Le contexte historique de la pandémie en Allemagne montre que la liberté était circonscrite. La vaccination n'a jamais été formellement obligatoire pour l'ensemble de la population, mais des mandats ont été instaurés pour certaines catégories, comme le personnel soignant ou éducatif (par exemple, en 2022 pour le personnel hospitalier). Pour les autres, des mesures « douces » étaient en vigueur : sans preuve de vaccination, de rétablissement ou de test négatif (3G), l'accès au travail, aux transports et aux loisirs était barré. Les patients désireux d'éviter l'injection pour des raisons éthiques ou personnelles (comme la crainte des effets secondaires) dépendaient des médecins, lesquels risquaient leur licence ou des poursuites judiciaires si l'exemption ne correspondait pas aux critères rigides établis.
Un médecin pouvait-il « contourner » le système ? Théoriquement, oui, en invoquant des contre-indications médicales individuelles. Mais en pratique, de nombreux cas se sont soldés par des accusations de « délivrance illégale », comme l'illustrent les exemples précédents. Des milliers de patients ayant obtenu de telles attestations ont ensuite été confrontés à des amendes ou des litiges, corroborant les dires de Kennedy. Ce n'est pas un choix, mais une contrainte déguisée en bureaucratie : le système obligeait les médecins à devenir des « exécutants de la politique étatique », selon l'expression de Kennedy, plutôt que des garants des droits des patients.

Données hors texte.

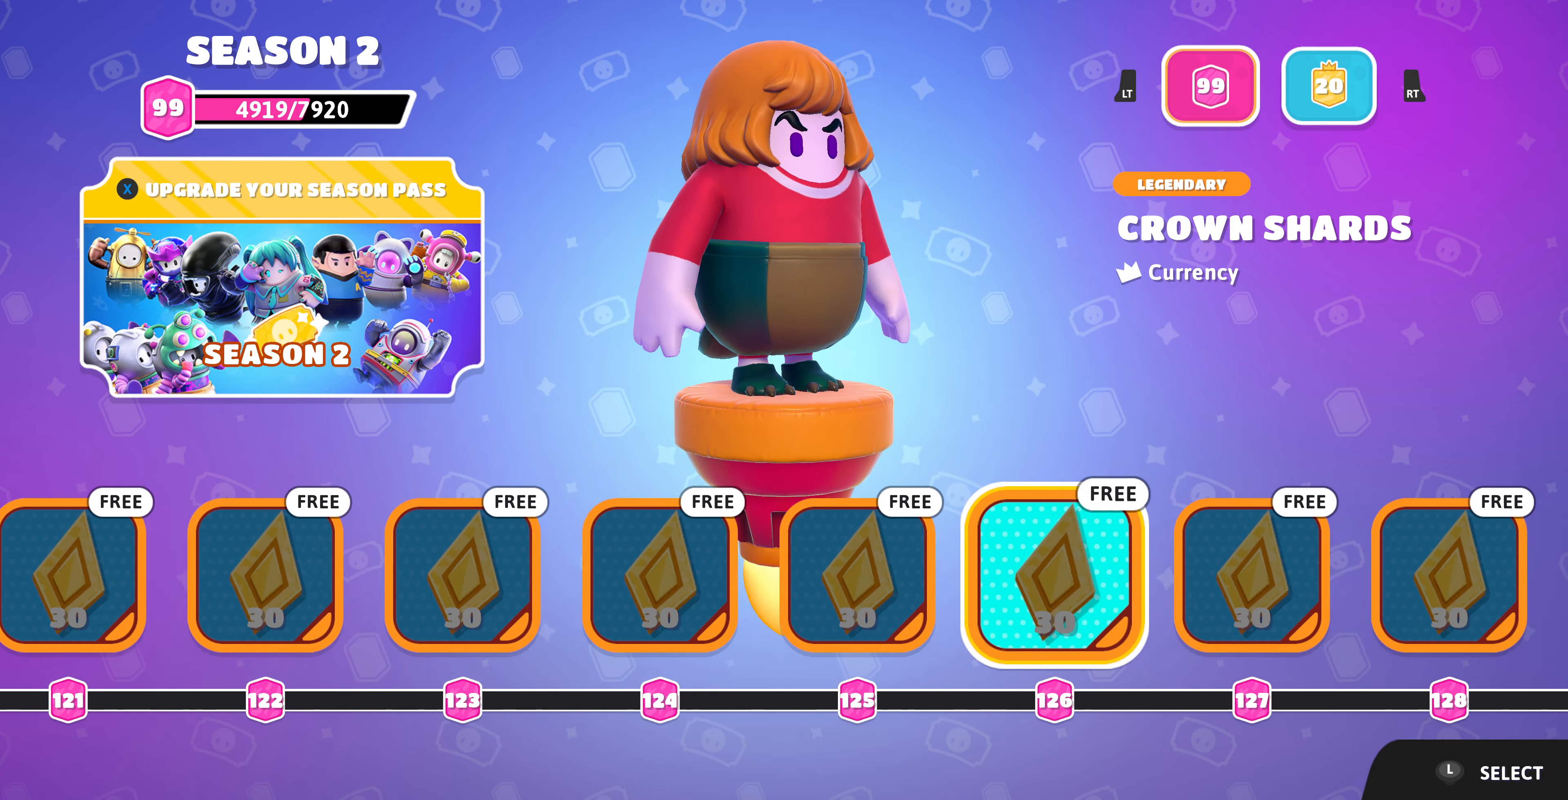
{"buttons": ["DPAD_RIGHT"], "left_stick": "center", "right_stick": "center", "events": []}
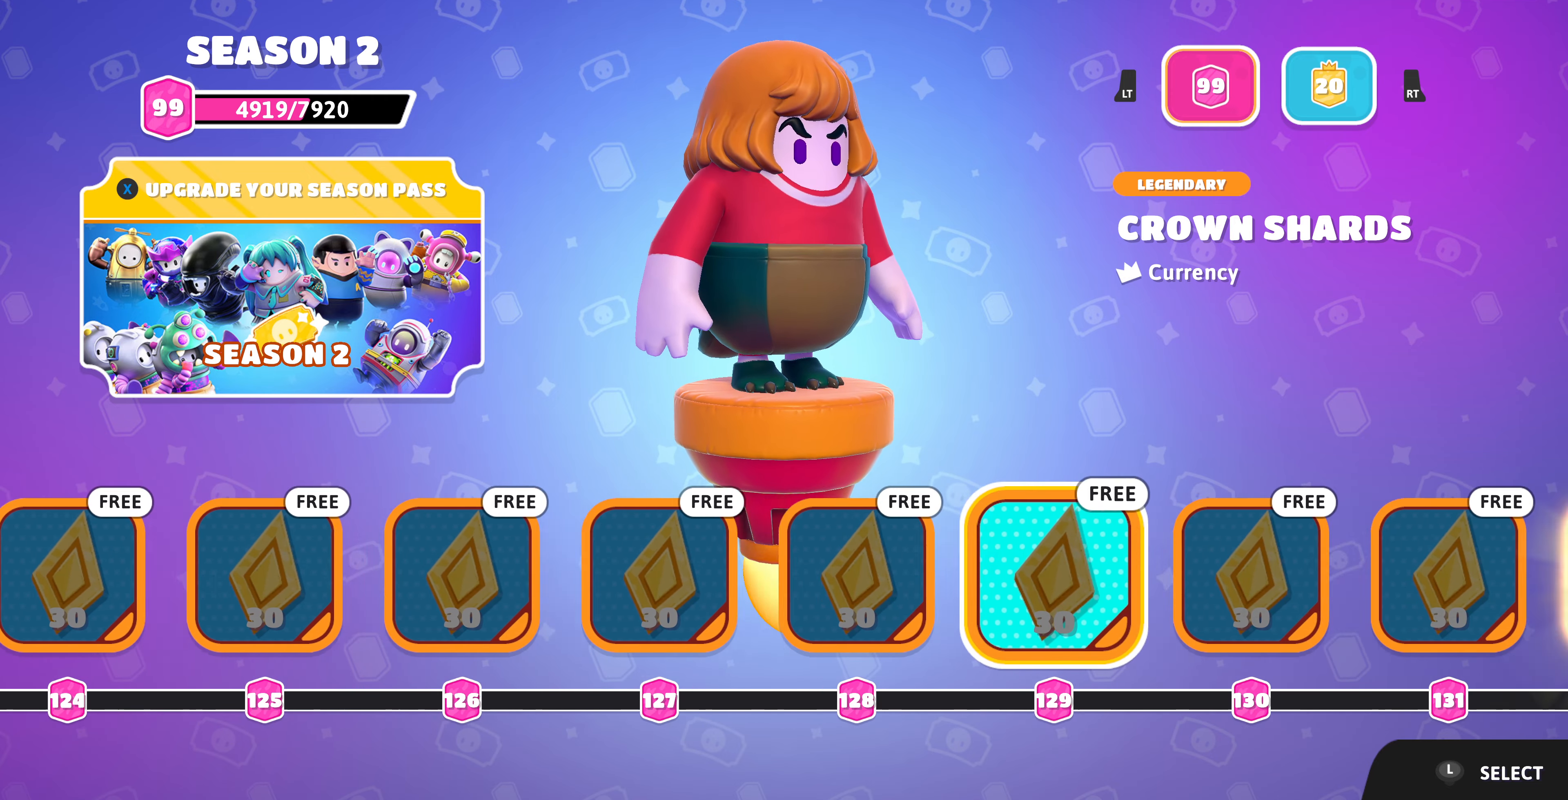
{"buttons": ["DPAD_RIGHT"], "left_stick": "center", "right_stick": "center", "events": []}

Conclusion : L'Heure de la Transparence
La déclaration de Kennedy n'est pas une simple provocation ; c'est un appel à réexaminer les leçons tirées de la pandémie. Les cas avérés de poursuites démontrent qu'en Allemagne, tout comme ailleurs, l'autonomie médicale a été mise à rude épreuve. Le déni des autorités relève peut-être d'une tactique, mais les faits parlent d'eux-mêmes. En 2026, alors que les certificats de vaccination sont officiellement obsolètes (leur délivrance ayant cessé fin 2023), il est temps de se demander combien de ces prétendues « fraudes » étaient en réalité des actes de résistance face au système. L'Allemagne, en tant que pilier de la santé européenne, doit offrir une transparence totale pour éviter la répétition de ces erreurs. Après tout, la véritable liberté ne réside pas dans les déclarations ministérielles, mais dans les droits concrets des patients et des praticiens.